If you have read my blog for some time, you may know that I love a good card sort. Here's one I did on multiple representations of linear functions last year. One on piecewise functions from two years ago led to a journaling opportunity.
So last week, when a teacher mentioned needing something engaging for rotations, I got to work building a card sort. The rotations card sort is available here, along with a notes sheet and exit ticket. There is also a version for reflections. I'll be working on a translation version and dilation version as time allows and I'll add them to the same folder.
The teacher who originally asked for it used it. Two other geometry teachers were intrigued and I co-taught/modeled the lesson for them. The lesson is designed to be an introduction to the rules and notation associated with rotations. Students should have a foundational understanding of a rotation as a turn and some understanding of multiples of 90 degrees.
The lesson basically goes like this:
1. Have students sort the cards into any number of piles they want as long as they can explain the reason for the grouping. (2 min)
2. Have students share out their sorting strategy. ALL strategies are valid. We're basically getting comfortable with the information that is on the cards and maybe refining the vocabulary students use to describe the different representations of the transformations. (3 min)
3. Say, "For you to meet today's learning target of correctly representing rotations, you will need to sort the cards into exactly 3 group." (If you do reflections, it's 4 groups) You can decide at this point whether or not you are ready to tell students that the groups must be equal in size.

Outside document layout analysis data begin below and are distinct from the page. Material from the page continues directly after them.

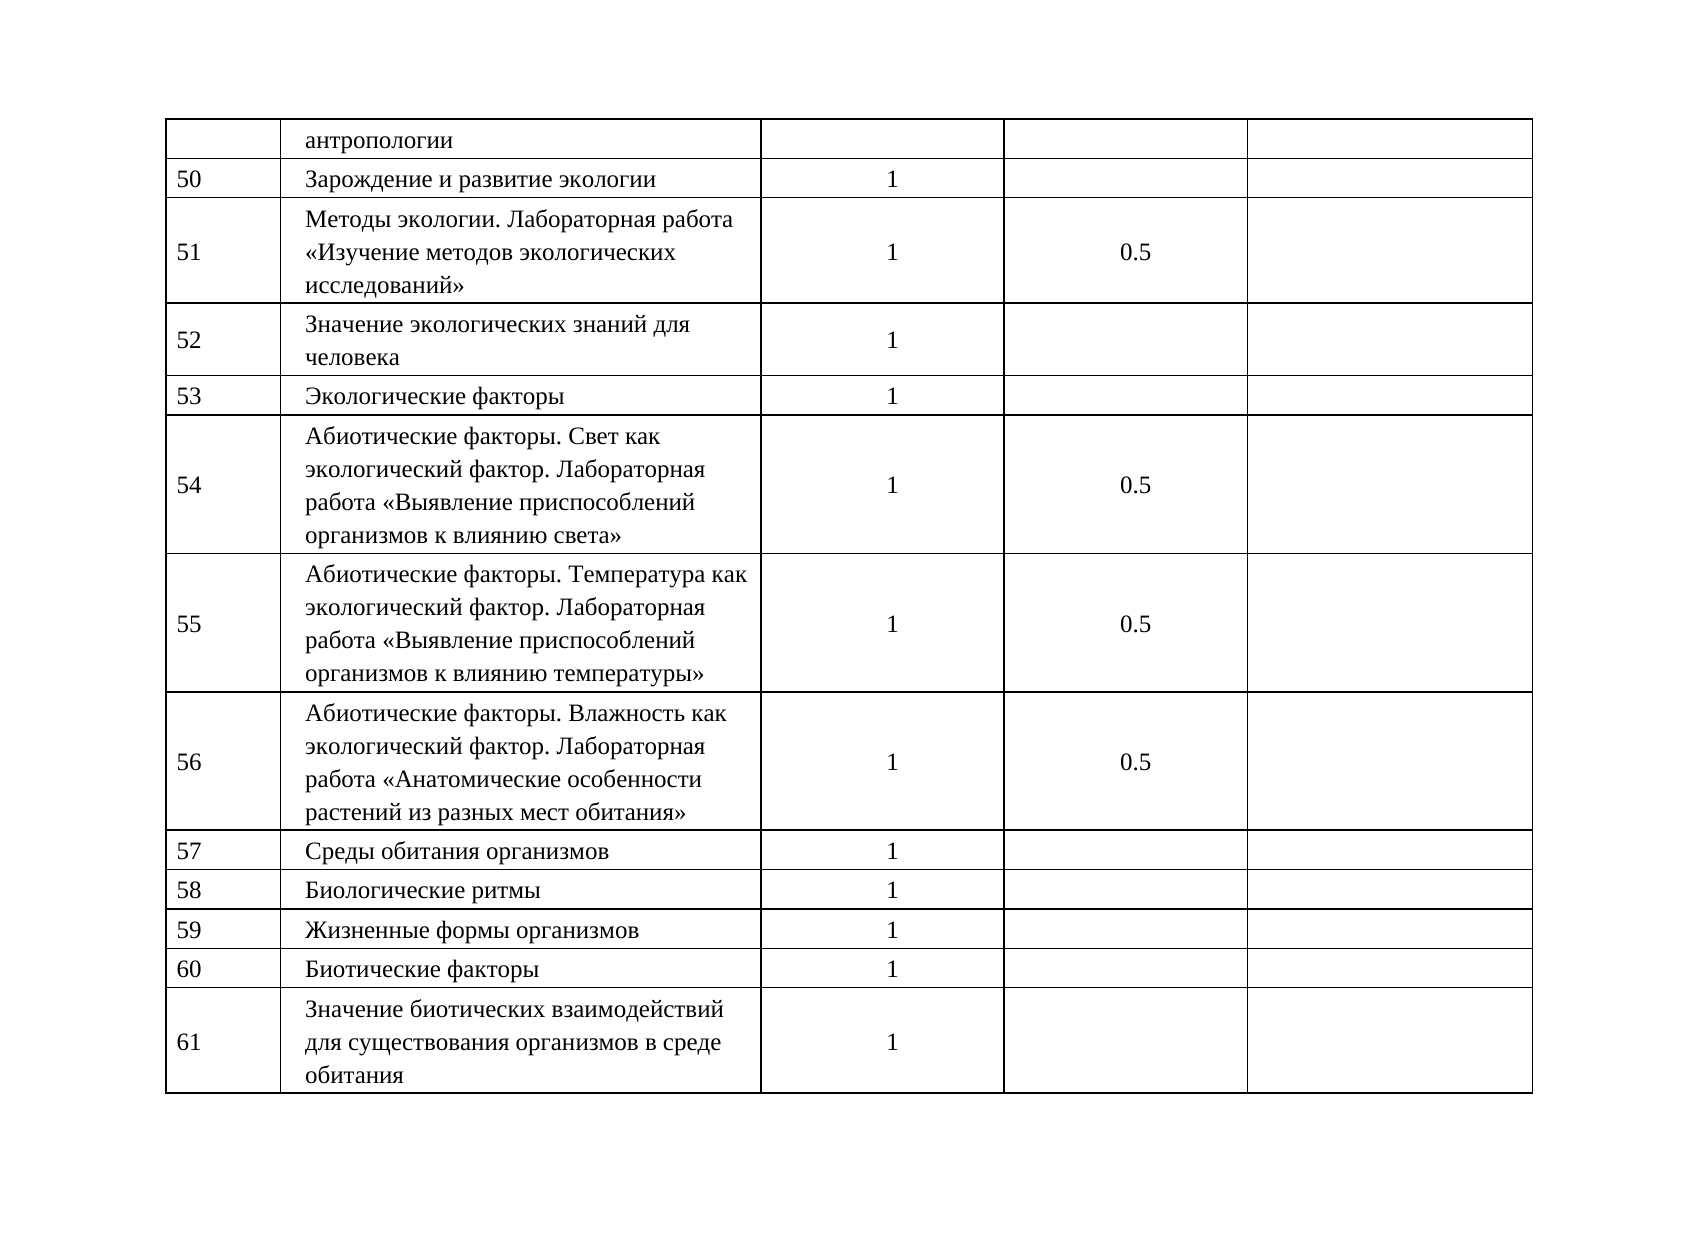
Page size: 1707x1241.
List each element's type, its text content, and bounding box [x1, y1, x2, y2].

table_cell Значение биотических взаимодействий для существования организмов в среде обитания [281, 988, 760, 1092]
table_cell Жизненные формы организмов [281, 910, 760, 947]
table_cell 1 [762, 554, 1003, 691]
table_cell 55 [167, 554, 280, 691]
table_cell 58 [167, 870, 280, 908]
table_cell 0.5 [1005, 416, 1247, 552]
table_cell [1005, 949, 1247, 987]
table_cell Среды обитания организмов [281, 831, 760, 869]
table_cell Биотические факторы [281, 949, 760, 987]
table_cell 1 [762, 376, 1003, 414]
table_cell 0.5 [1005, 198, 1247, 302]
table_cell 1 [762, 198, 1003, 302]
table_cell Абиотические факторы. Влажность как экологический фактор. Лабораторная работа «Анатомические особенности растений из разных мест обитания» [281, 693, 760, 829]
table_cell 50 [167, 159, 280, 197]
table_cell [1005, 376, 1247, 414]
table_cell [1248, 198, 1532, 302]
table_cell 53 [167, 376, 280, 414]
table_cell 60 [167, 949, 280, 987]
table_cell [1248, 693, 1532, 829]
table_cell 1 [762, 304, 1003, 375]
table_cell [281, 120, 760, 157]
table_cell [1248, 304, 1532, 375]
table_cell 1 [762, 910, 1003, 947]
table_cell [1248, 554, 1532, 691]
table_cell [1005, 870, 1247, 908]
table_cell [1005, 831, 1247, 869]
table_cell [1005, 988, 1247, 1092]
table_cell Абиотические факторы. Свет как экологический фактор. Лабораторная работа «Выявление приспособлений организмов к влиянию света» [281, 416, 760, 552]
table_cell [1248, 416, 1532, 552]
table_cell 51 [167, 198, 280, 302]
table_cell 1 [762, 120, 1003, 157]
table_cell 52 [167, 304, 280, 375]
table_cell Экологические факторы [281, 376, 760, 414]
table_cell 56 [167, 693, 280, 829]
table_cell [1005, 910, 1247, 947]
table_cell 1 [762, 988, 1003, 1092]
table_cell [1248, 159, 1532, 197]
table_cell 54 [167, 416, 280, 552]
table_cell [1248, 831, 1532, 869]
table_cell [1248, 870, 1532, 908]
table_cell 1 [762, 870, 1003, 908]
table_cell [1005, 120, 1247, 157]
table_cell Методы экологии. Лабораторная работа «Изучение методов экологических исследований» [281, 198, 760, 302]
table_cell 1 [762, 831, 1003, 869]
table_cell [1248, 376, 1532, 414]
table_cell [1005, 159, 1247, 197]
table_cell Зарождение и развитие экологии [281, 159, 760, 197]
table_cell 61 [167, 988, 280, 1092]
table_cell 0.5 [1005, 554, 1247, 691]
table_cell 57 [167, 831, 280, 869]
table_cell 1 [762, 159, 1003, 197]
table_cell Абиотические факторы. Температура как экологический фактор. Лабораторная работа «Выявление приспособлений организмов к влиянию температуры» [281, 554, 760, 691]
table_cell 1 [762, 949, 1003, 987]
table_cell [1248, 988, 1532, 1092]
table_cell 1 [762, 416, 1003, 552]
table_cell [1005, 304, 1247, 375]
table_cell Значение экологических знаний для человека [281, 304, 760, 375]
table_cell 1 [762, 693, 1003, 829]
table_cell 0.5 [1005, 693, 1247, 829]
table_cell 49 [167, 120, 280, 157]
table_cell Биологические ритмы [281, 870, 760, 908]
table_cell [1248, 910, 1532, 947]
table_cell [1248, 949, 1532, 987]
table_cell 59 [167, 910, 280, 947]
table_cell [1248, 120, 1532, 157]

I'd definitely give that hint if you want to give extra support or if any groups originally had 3 groups.
4. Walk around, question groups, and coach as needed. (Figure perhaps as little as 15 minutes for a class with lots of background knowledge to as much as 45 minutes for a class that is fresh into this.) I find that handing out a small stack of 1.5x2" post-its or some scratch paper will help because students can note coordinates or try out rules without juggling so many numbers in their heads.
5. Inevitably there are some groups that put 90 degrees clockwise and 90 degrees counterclockwise in the same group. Take a moment to do a kinesthetic intervention with them- "Stand up and face the front of the room. This is your preimage. Rotate your body 90 degrees clockwise. What are you facing? Right, the door. This direction is your image. Now turn back to your preimage. Please turn 90 degrees counterclockwise. What are you facing? Right, the teacher's desk. This is the image. What do you notice about the two images?" The students will say the images are different. "So what does that tell you about the cards?" The two 90s can't go together, they soon realize. "Last time we turned, we ended up facing the teacher's desk. Can you return to your preimage and come up with a different way we could rotate to face the teacher's desk? 270 clockwise? Show me. Great!"
6. When students have sorted the cards and you've spot checked them for accuracy, give them the notes sheet to record their findings on. It's important that they still have the cards at this point so they can record from what they put together. You will also most likely need to tell them that counterclockwise is the default direction for rotations unless the directions specify differently.
7. Go over any trouble spots on the notes. I like to use the large box to record multiples of 90 (when talking about how many quadrants the figure would move) and a diagram of the 4 quadrants numbered for students who may have forgotten.
8. Use the exit ticket. It shows 4 "cards" and asks students if they belong together or if not to correct the mistakes.
The first class, where I co-taught, was OK. Most students were engaged, but I think groups of 3 would have been better than groups of 4; it was easy to find one student trying to take it easy with a group of 4. I found the students less willing to say what they were thinking, which meant that the whole process felt a bit slow. Overall, it was still a solid lesson.
The second class, where I modeled the lesson, went better. (I don't think it's because I led; I think it's a class dynamic issue.) I only saw one student who I felt was trying to check out. The discussions were more open, which meant it was easier for students to make progress because they knew what their teammates were thinking. A quick spot check of the exit passes revealed that most students were able to identify the card with the mistake (though not all of them were able to correct the mistake). The classroom teacher was so pleased with this lesson that she had the kids give me a round of applause. It was just an average lesson to me, but I'm glad it energized her. She's eager to try more lessons like this one, so if you have any great geometry lessons on triangles or triangle congruence, please leave me a note; they'll be starting triangles soon.
What's your favorite interactive lesson?